Theresa May has been warned she must enshrine in law a guarantee that the UK’s £39billion divorce bill from the EU will not be paid if Brussels refuses to agree a trade deal.
Speaking after a minister admitted that the country’s draft withdrawal agreement included no “conditionality” on the payment of the bill, MPs said the Prime Minister would have to insert such a clause into future legislation.
Brexiteers in Parliament and Government believe the measure should be included in the planned Withdrawal Agreement and Implementation Bill.
If Mrs May fails to do so Brexiteers “will put it in” themselves, in the form of an amendment, one said.
The leading Brexiteer said: “If there is not something tough put into the Withdrawal Agreement to make payment conditional on agreement of a future economic partnership then we have to put it into legislation. If the Government doesn’t put it in, then Brexiteers will put it in.” Jacob Rees-Mogg, another pro-Leave Tory, said: “The payment of money has to be conditional on a free trade deal and the agreement must say that in no uncertain terms.”

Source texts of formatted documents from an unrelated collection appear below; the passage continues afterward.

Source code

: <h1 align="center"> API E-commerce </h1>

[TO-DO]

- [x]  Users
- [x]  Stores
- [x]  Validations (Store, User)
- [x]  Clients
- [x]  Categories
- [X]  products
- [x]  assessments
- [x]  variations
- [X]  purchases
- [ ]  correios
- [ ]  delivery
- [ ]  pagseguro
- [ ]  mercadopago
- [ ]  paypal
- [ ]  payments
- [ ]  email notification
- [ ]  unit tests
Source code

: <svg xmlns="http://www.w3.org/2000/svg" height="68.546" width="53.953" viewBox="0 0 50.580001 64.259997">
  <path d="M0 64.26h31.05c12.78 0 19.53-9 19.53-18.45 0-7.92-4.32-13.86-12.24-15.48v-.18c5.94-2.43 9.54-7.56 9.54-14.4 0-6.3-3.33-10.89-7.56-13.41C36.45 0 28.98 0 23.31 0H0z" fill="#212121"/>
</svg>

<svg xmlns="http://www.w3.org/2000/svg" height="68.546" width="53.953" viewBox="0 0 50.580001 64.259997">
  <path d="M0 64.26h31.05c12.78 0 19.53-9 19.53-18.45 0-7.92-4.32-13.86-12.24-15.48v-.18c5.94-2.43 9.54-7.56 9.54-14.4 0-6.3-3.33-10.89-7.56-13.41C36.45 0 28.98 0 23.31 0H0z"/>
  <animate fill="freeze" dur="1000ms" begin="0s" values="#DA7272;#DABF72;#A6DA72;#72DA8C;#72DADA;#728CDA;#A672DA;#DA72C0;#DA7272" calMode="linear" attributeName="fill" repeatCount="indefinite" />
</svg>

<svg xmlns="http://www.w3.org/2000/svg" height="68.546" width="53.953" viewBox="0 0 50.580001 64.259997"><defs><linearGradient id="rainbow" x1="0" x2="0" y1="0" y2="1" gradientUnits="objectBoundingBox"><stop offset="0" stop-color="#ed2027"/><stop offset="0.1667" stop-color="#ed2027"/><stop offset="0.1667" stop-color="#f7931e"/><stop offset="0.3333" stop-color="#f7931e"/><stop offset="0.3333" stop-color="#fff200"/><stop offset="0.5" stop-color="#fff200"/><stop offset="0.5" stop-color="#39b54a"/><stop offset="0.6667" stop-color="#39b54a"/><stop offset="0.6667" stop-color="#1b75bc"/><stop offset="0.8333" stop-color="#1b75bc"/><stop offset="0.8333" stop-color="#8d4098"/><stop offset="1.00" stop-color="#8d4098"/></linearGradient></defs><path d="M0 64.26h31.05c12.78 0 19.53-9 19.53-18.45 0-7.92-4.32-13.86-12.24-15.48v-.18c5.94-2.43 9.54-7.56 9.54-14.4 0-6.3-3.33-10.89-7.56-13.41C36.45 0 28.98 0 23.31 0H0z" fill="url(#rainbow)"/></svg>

A paper published today by the pro-Brexit Economists for Free Trade group states that the UK can still abandon a trade deal with the EU and seek an arrangement under World Trade Organisation rules without a “cliff edge”.
In a covering letter to the Government, they state: “We propose that Britain should switch its focus toward implementing a World Trade Deal under WTO rules that focuses on the rapidly growing non-EU world, where our trade is already larger than that of the EU.”